Emmanuel Macron et Donald Trump voudraient combattre les « fake news ». Toutefois, nous pouvons nous demander s’ils mènent la même bataille et à quoi ils veulent s’attaquer. Entre museler les opposants sur son territoire et mettre ses citoyens à l’abri d’influences étrangères indues, la marge peut s’avérer très mince et comporter d’importants risques de déficit démocratique.
Depuis son accession au pouvoir, le président Trump vilipende les médias de masse et les accuse de diffuser de fausses nouvelles quand l’information contrarie ses desseins ou ses convictions. Pour lui, l’ingérence russe dans la campagne présidentielle américaine et les possibles complicités de son entourage avec certains agents du Kremlin sont le fruit de l’imagination des journalistes. Il est encore plus saugrenu de voir Donald Trump, pour redorer son blason, se transformer en diffuseur par ses gazouillis quotidiens sur Twitter et trôner en première position au chapitre des fausses nouvelles.
Le président Macron voudrait quant à lui légiférer pour enrayer la diffusion de fausses nouvelles sur le Net. Il semble garder un amer souvenir de ce qu’on a qualifié de « macronleaks » dans les heures qui ont précédé le scrutin du second tour de l’élection présidentielle. Il souhaite que cela ne puisse plus se reproduire en permettant de déférer la cause à un juge qui pourrait éventuellement interdire la diffusion s’il considère la nouvelle fausse. Des courriels de proches collaborateurs du futur président Macron avaient été rendus publics, à quelques heures du black out qui a précédé le jour du vote, et donnaient ainsi peu de temps à la réplique. L’histoire a démontré par la suite qu’il n’y avait rien de compromettant dans ces courriels et que les tentatives de miner la réputation du candidat ont échoué au grand dam des trumpistes français, en l’occurrence Marine Le Pen et le Front national.
Emmanuel Macron occupe sa fonction présidentielle avec infiniment plus de dignité que son homologue américain et la supercherie dont il a été victime contribue à rendre son intention sympathique, cependant, il ouvrirait une véritable boîte de Pandore avec son projet de loi.
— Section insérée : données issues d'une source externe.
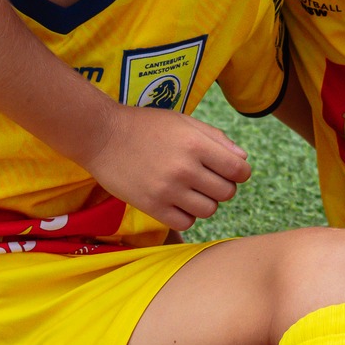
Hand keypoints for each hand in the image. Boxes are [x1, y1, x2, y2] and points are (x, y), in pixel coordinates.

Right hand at [86, 105, 250, 230]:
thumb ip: (216, 138)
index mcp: (196, 144)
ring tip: (190, 190)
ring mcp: (167, 190)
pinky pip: (185, 223)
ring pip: (208, 210)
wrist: (102, 136)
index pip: (239, 170)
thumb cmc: (145, 126)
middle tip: (205, 178)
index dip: (240, 172)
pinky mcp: (152, 207)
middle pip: (227, 193)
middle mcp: (184, 169)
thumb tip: (243, 160)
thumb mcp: (183, 121)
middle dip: (222, 186)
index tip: (229, 170)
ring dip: (205, 202)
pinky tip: (177, 201)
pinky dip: (186, 215)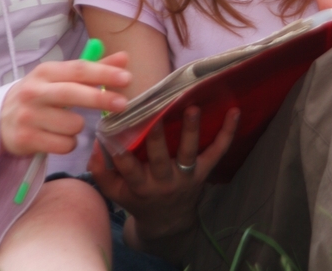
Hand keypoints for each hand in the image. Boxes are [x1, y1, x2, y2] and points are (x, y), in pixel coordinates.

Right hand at [0, 52, 130, 156]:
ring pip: (72, 125)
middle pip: (73, 93)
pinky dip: (68, 143)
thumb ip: (93, 70)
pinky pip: (64, 145)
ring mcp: (28, 116)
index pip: (78, 69)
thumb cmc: (41, 95)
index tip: (127, 77)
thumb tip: (124, 58)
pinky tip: (57, 137)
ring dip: (79, 127)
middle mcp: (34, 92)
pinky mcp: (25, 139)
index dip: (104, 73)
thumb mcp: (61, 78)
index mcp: (46, 72)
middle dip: (101, 99)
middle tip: (123, 104)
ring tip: (67, 123)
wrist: (0, 119)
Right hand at [90, 106, 239, 240]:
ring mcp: (185, 177)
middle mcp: (163, 182)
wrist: (167, 222)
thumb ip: (100, 170)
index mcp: (139, 186)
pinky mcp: (203, 172)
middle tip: (156, 115)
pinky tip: (235, 112)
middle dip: (157, 138)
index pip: (128, 169)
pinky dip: (227, 133)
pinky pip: (217, 153)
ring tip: (192, 108)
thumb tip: (96, 143)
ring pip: (188, 153)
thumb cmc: (138, 199)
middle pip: (159, 159)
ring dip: (191, 131)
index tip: (116, 134)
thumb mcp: (116, 192)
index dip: (121, 154)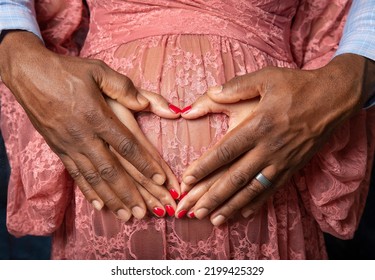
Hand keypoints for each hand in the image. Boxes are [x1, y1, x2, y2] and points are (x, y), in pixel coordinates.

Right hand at [0, 31, 174, 220]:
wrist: (28, 74)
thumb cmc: (67, 71)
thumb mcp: (98, 71)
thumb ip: (124, 88)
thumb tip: (146, 103)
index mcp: (97, 115)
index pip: (127, 145)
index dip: (145, 164)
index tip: (161, 180)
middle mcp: (84, 135)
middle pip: (111, 170)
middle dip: (130, 193)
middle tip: (146, 211)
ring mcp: (70, 145)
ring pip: (94, 178)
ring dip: (112, 199)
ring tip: (127, 216)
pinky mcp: (59, 149)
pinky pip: (76, 175)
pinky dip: (89, 192)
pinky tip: (100, 206)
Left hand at [179, 54, 366, 225]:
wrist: (333, 98)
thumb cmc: (297, 86)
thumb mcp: (266, 78)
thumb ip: (236, 87)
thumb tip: (210, 93)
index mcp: (258, 126)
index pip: (224, 152)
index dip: (204, 167)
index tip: (186, 180)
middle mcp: (268, 149)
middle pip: (235, 178)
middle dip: (212, 196)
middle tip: (193, 210)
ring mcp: (282, 162)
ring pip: (252, 190)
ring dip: (231, 206)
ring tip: (214, 220)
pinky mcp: (293, 168)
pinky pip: (272, 190)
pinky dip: (256, 203)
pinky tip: (243, 212)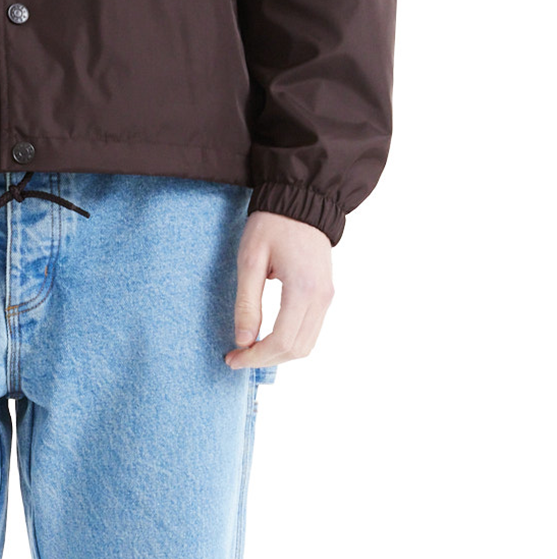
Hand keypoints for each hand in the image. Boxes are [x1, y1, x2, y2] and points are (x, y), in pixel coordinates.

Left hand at [224, 209, 333, 368]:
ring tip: (249, 348)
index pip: (282, 341)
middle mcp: (322, 298)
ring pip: (307, 344)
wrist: (300, 199)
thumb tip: (243, 341)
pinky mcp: (326, 293)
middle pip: (297, 349)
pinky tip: (267, 335)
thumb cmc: (271, 224)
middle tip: (236, 357)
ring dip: (279, 353)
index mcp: (303, 290)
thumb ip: (247, 303)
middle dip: (266, 359)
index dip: (256, 356)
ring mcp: (327, 296)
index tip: (232, 358)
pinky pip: (311, 330)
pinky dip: (290, 340)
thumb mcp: (250, 260)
Envisageons un seul instant que Donald Trump projetterait de faire adopter un tel projet de loi aux États-Unis en confiant le soin aux juges nommés par ses bons soins de déterminer la véracité d’une nouvelle et de pouvoir éventuellement prescrire ce qui est diffusable. La censure d’État ne saurait constituer une solution pour se prémunir contre des informations erronées au gré de l’interprétation des uns et des autres, car nous pourrions appréhender un véritable risque pour la liberté de presse.
Les solutions à une telle problématique sont dans le rehaussement de l’esprit critique du citoyen et dans la diversité des sources d’information. À une problématique complexe, il s’impose des solutions complexes et ce serait simpliste de l’entrevoir autrement. Il urge donc que les États démocratiques développent des politiques et dégagent des moyens financiers pour soutenir les médias de masse afin de maintenir un travail journalistique rigoureux et indépendant. Il est tout aussi pressant d’inclure dans le cursus scolaire, collégial et universitaire une éducation aux médias qui permettrait aux citoyens d’appréhender la nouvelle avec une plus grande justesse et d’être moins fragiles aux fausses nouvelles.
Ce sont généralement des pays totalitaires comme, entre autres, la Chine, la Corée du Nord ou l’Iran, qui contrôlent la diffusion sur le Net. Ce serait triste de voir la France, qui compte le mot liberté dans sa devise, basculer dans un tel camp!